__SUPPLIED MATERIAL__.
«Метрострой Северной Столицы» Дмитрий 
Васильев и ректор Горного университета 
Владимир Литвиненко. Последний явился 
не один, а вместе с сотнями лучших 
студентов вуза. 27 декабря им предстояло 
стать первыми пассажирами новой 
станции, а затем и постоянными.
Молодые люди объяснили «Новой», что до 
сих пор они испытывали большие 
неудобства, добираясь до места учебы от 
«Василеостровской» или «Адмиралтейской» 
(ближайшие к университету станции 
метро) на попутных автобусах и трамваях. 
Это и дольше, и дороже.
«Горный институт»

__THE TASK__.
Your task is to output the material above exactly.

__ANSWER TO THIS PROBLEM__.
«Метрострой Северной Столицы» Дмитрий 
Васильев и ректор Горного университета 
Владимир Литвиненко. Последний явился 
не один, а вместе с сотнями лучших 
студентов вуза. 27 декабря им предстояло 
стать первыми пассажирами новой 
станции, а затем и постоянными.
Молодые люди объяснили «Новой», что до 
сих пор они испытывали большие 
неудобства, добираясь до места учебы от 
«Василеостровской» или «Адмиралтейской» 
(ближайшие к университету станции 
метро) на попутных автобусах и трамваях. 
Это и дольше, и дороже.
«Горный институт»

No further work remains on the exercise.